Rejected Alternatives

Alternative A: Snapshot Approach (KAFKA-19265)

Rejected Reasons:

1. Distributed Coordination Complexity: Creating consistent snapshots across distributed brokers with different partition leaders is extremely challenging and error-prone.

2. Leader Transition Reliability: Ensuring new leaders receive the latest snapshot during transitions is difficult to guarantee, especially during network partitions or failures.

3. Recovery Vulnerabilities: Corrupted or incomplete snapshots would require complex recovery procedures, potentially defeating the purpose of having snapshots.

4. Operational Overhead: Additional storage requirements, snapshot management create significant operational burden.

Alternative B: Adjust Retention Time Based on Maximum Tiered Storage Topic Retention

Rejected Reasons:

1. Fails to Address Core Problem: This approach doesn't solve the unbounded metadata growth issue - it merely postpones it by extending retention periods.

2. Resource Inefficiency and Lack of Granularity: Most metadata records would be retained far longer than necessary, wasting the storage and impacting query and bootstrap performance.

3. Implementation Complexity: Creating a mechanism to track and dynamically update retention across all tiered storage topics introduces unnecessary complexity.

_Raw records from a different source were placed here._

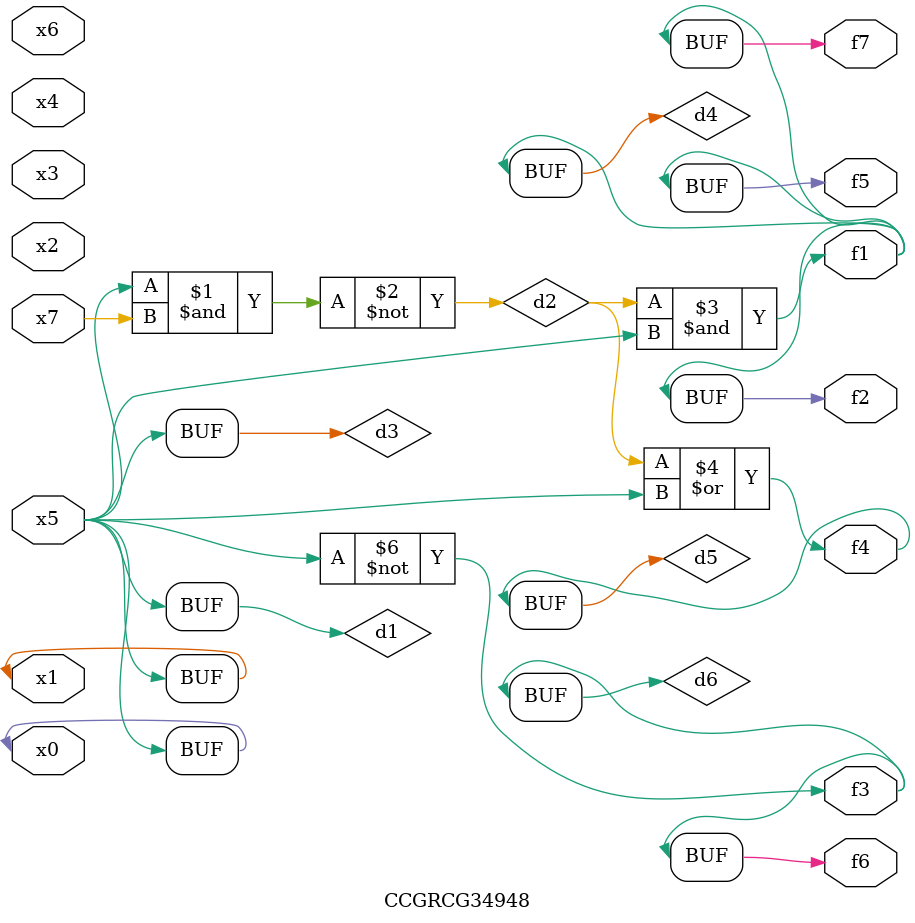
<source format=v>
module CCGRCG34948(
	input x0, x1, x2, x3, x4, x5, x6, x7,
	output f1, f2, f3, f4, f5, f6, f7
);

	wire d1, d2, d3, d4, d5, d6;

	buf (d1, x0, x5);
	nand (d2, x5, x7);
	buf (d3, x0, x1);
	and (d4, d2, d3);
	or (d5, d2, d3);
	nor (d6, d1, d3);
	assign f1 = d4;
	assign f2 = d4;
	assign f3 = d6;
	assign f4 = d5;
	assign f5 = d4;
	assign f6 = d6;
	assign f7 = d4;
endmodule

</source>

4. Risk of Irrecoverable Metadata Loss: If the remote storage module experiences downtime, truncating the __remote_log_metadata  topic based on retention policies could lead to permanent loss of remote log metadata, even when the remote storage still has those remote log segments, it will cause certain discrepancy between the remote storage and remote logsegment metadata state broker is preserving.